Vorliegender Textauszug
▬▬▬▬▬▬
Die geognostischen Verhältnisse des Hohentwiel.[1]

Schon als der südlichste Vulkanberg Deutschlands diesseits der Alpen erregt der Hohentwiel die Aufmerksamkeit der Geologen, insonderheit aber zieht er als der südöstliche Eckpfeiler des vulkanischen Hegau, der sich mit senkrecht abfallender Steilwand 261 m über den Wasserspiegel der seinen Fuß bespülenden Aach erhebt, vor allen Bergen der Gegend die Augen auf sich. Von seinem Fuß bis zur Spitze besteht dieser gewaltige Ausbruchsberg aus Phonolith (Klingstein). Seine imposante Gestalt aber mag geradezu als Typus gelten für dieses eruptive Gestein; die glockenförmige Riesenkuppel, die steilen durch die Erosion gerippt erscheinenden Seitenwände, die schalenförmig über einander gelegten Gesteinsplatten, die auf der Höhe des Berges sich flach legen, gegen den Rand sich wölben, gegen die Tiefe steil abfallen, tragen die Geschichte der Entstehung des Berges durch unterirdische vulkanische Kräfte mit deutlicher Schrift an ihrer Felsenstirne geschrieben.
▬▬▬▬▬▬
Übungsaufgaben
- a) Aus welchem Gestein besteht der Hohentwiel laut dem Auszug über den Hohentwiel?
- b) Entscheide für jede Aussage, ob sie mit dem Auszug über den Hohentwiel übereinstimmt: (i) Der Hohentwiel erhebt sich 261 m über den Wasserspiegel der Aach. (ii) Der Hohentwiel bildet den nordwestlichen Eckpfeiler des Hegau. (iii) Auf der Höhe des Berges legen sich die Gesteinsplatten flach.

Bereitgestellte Daten
▬▬▬▬▬▬
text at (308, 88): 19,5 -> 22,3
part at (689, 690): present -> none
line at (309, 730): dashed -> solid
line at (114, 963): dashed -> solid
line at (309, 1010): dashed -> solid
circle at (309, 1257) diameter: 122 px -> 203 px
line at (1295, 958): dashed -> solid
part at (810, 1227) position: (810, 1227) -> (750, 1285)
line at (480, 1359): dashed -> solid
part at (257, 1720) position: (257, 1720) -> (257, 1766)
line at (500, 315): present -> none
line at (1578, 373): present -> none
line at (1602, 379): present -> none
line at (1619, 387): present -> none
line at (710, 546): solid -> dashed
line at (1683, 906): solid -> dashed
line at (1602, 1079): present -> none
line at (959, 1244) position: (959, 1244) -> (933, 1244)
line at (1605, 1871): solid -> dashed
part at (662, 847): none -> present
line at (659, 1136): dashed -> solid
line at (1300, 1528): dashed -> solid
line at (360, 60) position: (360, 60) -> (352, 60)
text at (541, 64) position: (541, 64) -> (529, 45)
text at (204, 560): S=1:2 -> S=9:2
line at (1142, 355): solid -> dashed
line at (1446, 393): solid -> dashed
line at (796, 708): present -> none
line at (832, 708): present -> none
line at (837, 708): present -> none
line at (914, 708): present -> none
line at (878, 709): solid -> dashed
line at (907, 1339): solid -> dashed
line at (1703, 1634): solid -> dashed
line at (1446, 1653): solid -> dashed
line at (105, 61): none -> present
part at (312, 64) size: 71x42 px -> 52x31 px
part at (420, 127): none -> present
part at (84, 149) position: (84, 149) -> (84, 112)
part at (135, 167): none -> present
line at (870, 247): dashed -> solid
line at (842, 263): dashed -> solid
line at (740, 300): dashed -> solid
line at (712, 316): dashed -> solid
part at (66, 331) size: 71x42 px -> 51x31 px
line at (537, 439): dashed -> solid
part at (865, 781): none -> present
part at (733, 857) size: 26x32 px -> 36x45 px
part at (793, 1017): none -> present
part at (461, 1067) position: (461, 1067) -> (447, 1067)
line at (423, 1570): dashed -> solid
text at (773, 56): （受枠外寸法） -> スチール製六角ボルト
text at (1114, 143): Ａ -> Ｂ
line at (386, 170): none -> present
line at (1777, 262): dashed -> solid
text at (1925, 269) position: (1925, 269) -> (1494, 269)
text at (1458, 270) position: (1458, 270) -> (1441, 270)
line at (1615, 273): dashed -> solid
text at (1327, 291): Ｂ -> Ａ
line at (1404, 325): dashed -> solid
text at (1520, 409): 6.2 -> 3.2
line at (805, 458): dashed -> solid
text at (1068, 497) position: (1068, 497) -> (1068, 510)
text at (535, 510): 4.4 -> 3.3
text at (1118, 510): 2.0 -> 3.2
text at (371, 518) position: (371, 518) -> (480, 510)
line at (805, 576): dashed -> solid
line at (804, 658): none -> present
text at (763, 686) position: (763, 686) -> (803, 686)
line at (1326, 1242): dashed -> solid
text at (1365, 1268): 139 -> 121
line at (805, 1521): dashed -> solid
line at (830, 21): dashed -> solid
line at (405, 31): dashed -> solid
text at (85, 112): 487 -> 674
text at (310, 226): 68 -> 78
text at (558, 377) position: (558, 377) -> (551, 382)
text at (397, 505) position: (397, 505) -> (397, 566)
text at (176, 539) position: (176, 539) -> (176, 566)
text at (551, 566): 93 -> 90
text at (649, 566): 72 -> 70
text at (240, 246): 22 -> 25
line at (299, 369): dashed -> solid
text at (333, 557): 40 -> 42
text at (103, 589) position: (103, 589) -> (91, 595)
▬▬▬▬▬▬
Lösungen nach Aufgaben
- a) Aus Phonolith (Klingstein), von seinem Fuß bis zur Spitze.

- b)
(i) Ja: „der sich mit senkrecht abfallender Steilwand 261 m über den Wasserspiegel der seinen Fuß bespülenden Aach erhebt“
(ii) Nein: „als der südöstliche Eckpfeiler des vulkanischen Hegau“
(iii) Ja: „die auf der Höhe des Berges sich flach legen“